Minnesota Governor's Spending Plan Cuts Taxes, Aid to Localities

CHICAGO — Minnesota Gov. Tim Pawlenty this week sent lawmakers legislation that calls for business tax cuts and eliminates a $1.2 billion budget deficit through spending cuts and increased federal Medicaid funds not yet approved by Congress.

The spending reductions included in a supplemental budget package would have widespread effects.

Local governments would see cuts of $250 million in state government aid, $347 million in health and human services programs, $47 million in higher education, and $181 million in state agencies and programs.

Local governments responded to the news with warnings that they could not afford the drop in aid without deeply cutting services or steep tax increases.

The League of Minnesota Cities said local governmental units have already seen a drop of state aid of $258 million since late 2008.

The remainder of the red ink that developed in the state's $57 billion, two-year budget due mostly to declining revenues is eliminated through the use of nearly $400 million in increased Medicaid funding, but Congress has yet to approve the aid to states.

The cuts spare K-8 grade public education funds and military-related and veterans programs.

"The historic drop in the economy has caused an historic drop in state revenues," Pawlenty said in a statement. "Government has to live within its means by setting priorities and tightening its belt just like everyone else. While this budget maintains funding for priority areas, it contains dramatic spending reductions in many programs."

The Republican governor also outlined details of the jobs creation bill he floated during his state of the state address last week.

The six-part plan would reduce corporate and small business taxes by 20% and provide tax credits and other assistance for research, development and emerging businesses.

"In addition to balancing the budget without raising taxes, we need to improve our tax system if we are going to compete for jobs," Pawlenty said.
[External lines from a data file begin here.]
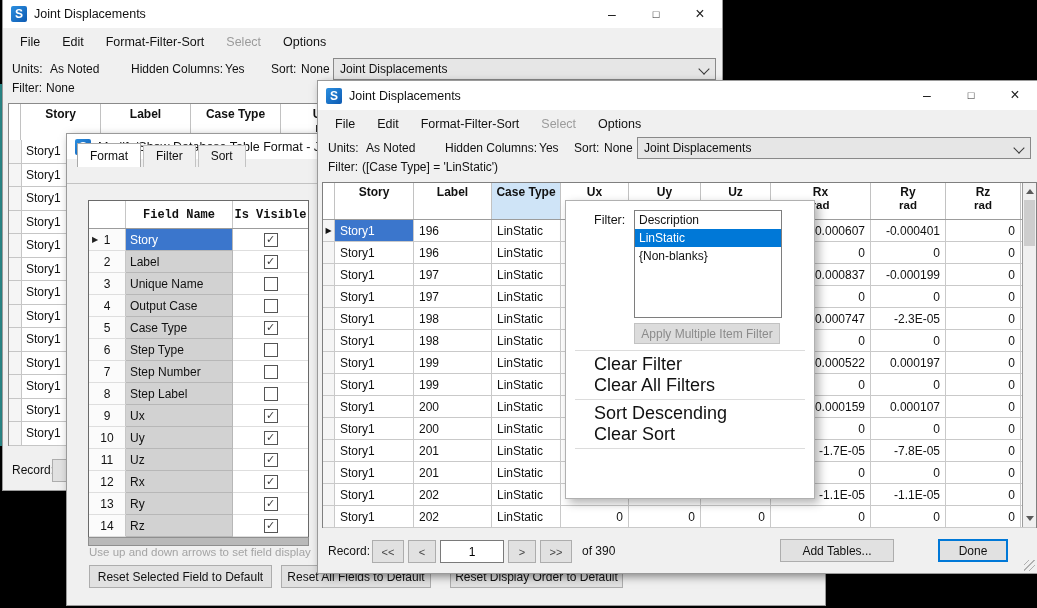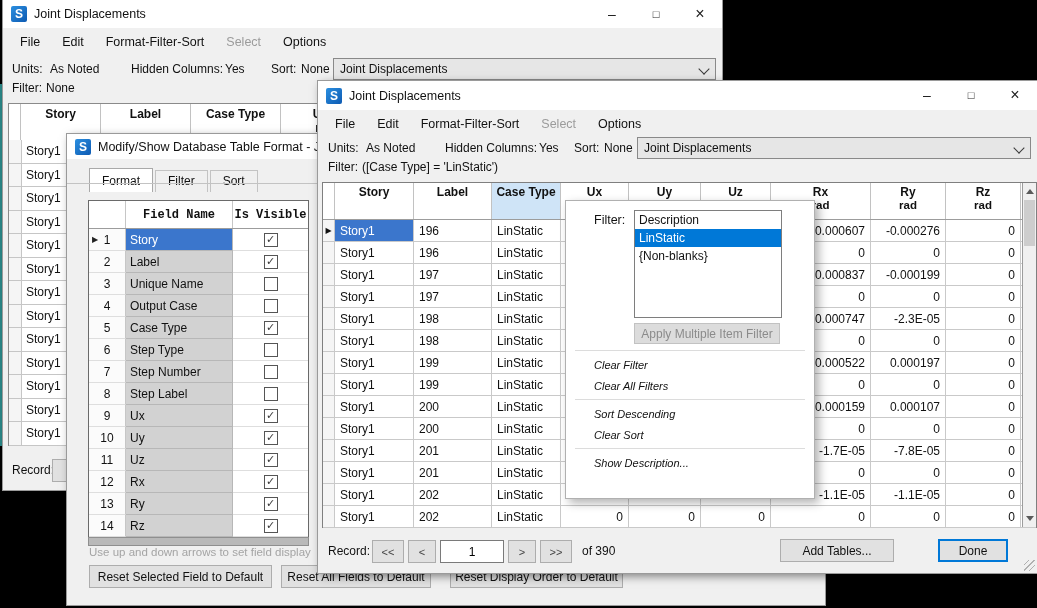--- a/index.html
+++ b/index.html
@@ -28,21 +28,21 @@
   
   #back-head{position:absolute;left:5px;top:103px;display:flex;height:37px;background:#fff;border:1px solid #8a8a8a;box-sizing:content-box;}
   .bh{box-sizing:border-box;border-right:1px solid #c2c2c2;display:flex;flex-direction:column;align-items:center;padding-top:3px;font-weight:bold;font-size:12px;}
   #back-rows{position:absolute;left:5px;top:140px;border-left:1px solid #8a8a8a;}
   .brow{display:flex;height:23.5px;box-sizing:border-box;border-bottom:1px solid #c6c6c6;background:#fff;}
   .bmark{width:12px;border-right:1px solid #c6c6c6;background:#f5f5f5;}
   .bcell{width:80px;font-size:12px;display:flex;align-items:center;padding-left:4px;border-right:1px solid #c6c6c6;}
 
   
   #dlg .titlebar{height:25px;}
-  .tabs{position:absolute;left:10px;top:35px;height:23px;display:flex;align-items:flex-end;margin-left:12px;}
+  .tabs{position:absolute;left:10px;top:10px;height:23px;display:flex;align-items:flex-end;}
   .tab{font-size:12px;padding:3px 12px 4px;border:1px solid #c3c3c3;border-bottom:none;background:#f0f0f0;margin-right:2px;white-space:nowrap;}
   .tab.active{background:#fff;padding-top:5px;border-color:#a9a9a9;}
   .tabline{position:absolute;left:0;top:49px;width:758px;border-top:1px solid #c3c3c3;}
   #dgrid{position:absolute;left:21px;top:66px;background:#fff;border:1px solid #6a6a6a;}
   .dgh{display:flex;height:27px;border-bottom:1px solid #9c9c9c;font-weight:bold;font-size:12px;}
   .dgh div{display:flex;align-items:center;justify-content:center;box-sizing:border-box;border-right:1px solid #c6c6c6;font-family:Liberation Mono, monospace;}
   .dgr{display:flex;height:22px;}
   .dnum{width:37px;box-sizing:border-box;border-right:1px solid #c6c6c6;border-bottom:1px solid #dedede;background:#fbfbfb;display:flex;align-items:center;justify-content:center;font-size:12px;position:relative;}
   .dmark{position:absolute;left:3px;font-size:8px;color:#222;}
   .dname{width:107px;box-sizing:border-box;background:#d2d2d2;border-right:1px solid #b7b7b7;border-bottom:1px solid #b7b7b7;font-size:12px;display:flex;align-items:center;padding-left:4px;}
@@ -76,21 +76,21 @@
 
   
   #popup{position:absolute;left:247px;top:119px;width:248px;height:297px;background:#fff;border:1px solid #b0b0b0;box-shadow:4px 4px 9px rgba(0,0,0,.3);z-index:6;}
   .plabel{position:absolute;left:28px;top:12px;font-size:12.5px;}
   .plist{position:absolute;left:68px;top:9px;width:146px;height:106px;border:1px solid #7e7e7e;background:#fff;overflow:hidden;font-size:12px;}
   .pitem{height:18px;display:flex;align-items:center;padding-left:4px;}
   .pitem.sel{background:#0078d7;color:#fff;}
   .papply{position:absolute;left:68px;top:122px;width:146px;height:21px;background:#dcdcdc;border:1px solid #c2c2c2;color:#8b8b8b;font-size:12px;display:flex;align-items:center;justify-content:center;box-sizing:border-box;white-space:nowrap;}
   .pmenu{position:absolute;left:0;top:146px;right:0;}
   .psep{height:1px;background:#dcdcdc;margin:3px 9px;}
-  .pmi{height:21px;display:flex;align-items:center;padding-left:28px;font-size:11px;white-space:nowrap;font-style:italic;}
+  .pmi{height:21px;display:flex;align-items:center;padding-left:28px;font-size:18px;white-space:nowrap;}
 </style>
 </head>
 <body>
 
 <div class="stage">
   <div class="teal"></div>
 
   <div class="win" id="win-back" style="left:3px;top:0;width:719px;height:490px;">
     <div class="titlebar">
       <span class="app-icon">S</span>
@@ -424,21 +424,21 @@
       <div id="frows">
           <div class="frow">
             <div class="fmark" style="width: 12px;">▶</div>
             <div class="fc selcell" style="width: 79px;">Story1</div>
             <div class="fc" style="width: 78px;">196</div>
             <div class="fc" style="width: 69px;">LinStatic</div>
             <div class="fc num" style="width: 68px;"></div>
             <div class="fc num" style="width: 72px;"></div>
             <div class="fc num" style="width: 70px;"></div>
             <div class="fc num" style="width: 100px;">-0.000607</div>
-            <div class="fc num" style="width: 75px;">-0.000276</div>
+            <div class="fc num" style="width: 75px;">-0.000401</div>
             <div class="fc num" style="width: 75px;">0</div>
           </div>
           <div class="frow">
             <div class="fmark" style="width: 12px;"></div>
             <div class="fc" style="width: 79px;">Story1</div>
             <div class="fc" style="width: 78px;">196</div>
             <div class="fc" style="width: 69px;">LinStatic</div>
             <div class="fc num" style="width: 68px;"></div>
             <div class="fc num" style="width: 72px;"></div>
             <div class="fc num" style="width: 70px;"></div>
@@ -618,17 +618,16 @@
         </div>
       <div class="papply">Apply Multiple Item Filter</div>
       <div class="pmenu" id="pmenu">
           <div class="psep"></div>
           <div class="pmi">Clear Filter</div>
           <div class="pmi">Clear All Filters</div>
           <div class="psep"></div>
           <div class="pmi">Sort Descending</div>
           <div class="pmi">Clear Sort</div>
           <div class="psep"></div>
-          <div class="pmi">Show Description...</div>
         </div>
     </div>
   </div>
 </div>
 
 </body></html>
In other state news, the House late Monday passed a $1 billion capital budget, known as the biennial bonding bill.

The Senate passed a similarly sized package last week. Passage of a bill significantly higher than the governor's $685 million proposed plan and his proposed spending cuts set the stage for an acrimonious legislative session.

Democrats, who control the Legislature, prefer the bigger bonding bill as a means to create jobs, but Pawlenty believes the state can't afford it. Democrats also prefer a mix of cuts and revenue increases to balance the budget.

Minnesota's credit is under pressure because of the deficit and its reliance in the past on one-time revenues to erase red ink. Moody's Investors Service last week revised the outlook on the state's Aa1 general obligation rating to negative from stable.

The state is especially vulnerable to ongoing fiscal weakness due to its depletion of reserves and one-shot measures like bill payment delays, fund transfers, and federal stimulus funds to erase a $4.6 billion deficit going into the current budget cycle.

Minnesota carries top marks of AAA from Fitch Ratings and Standard & Poor's, though Fitch assigns a negative outlook.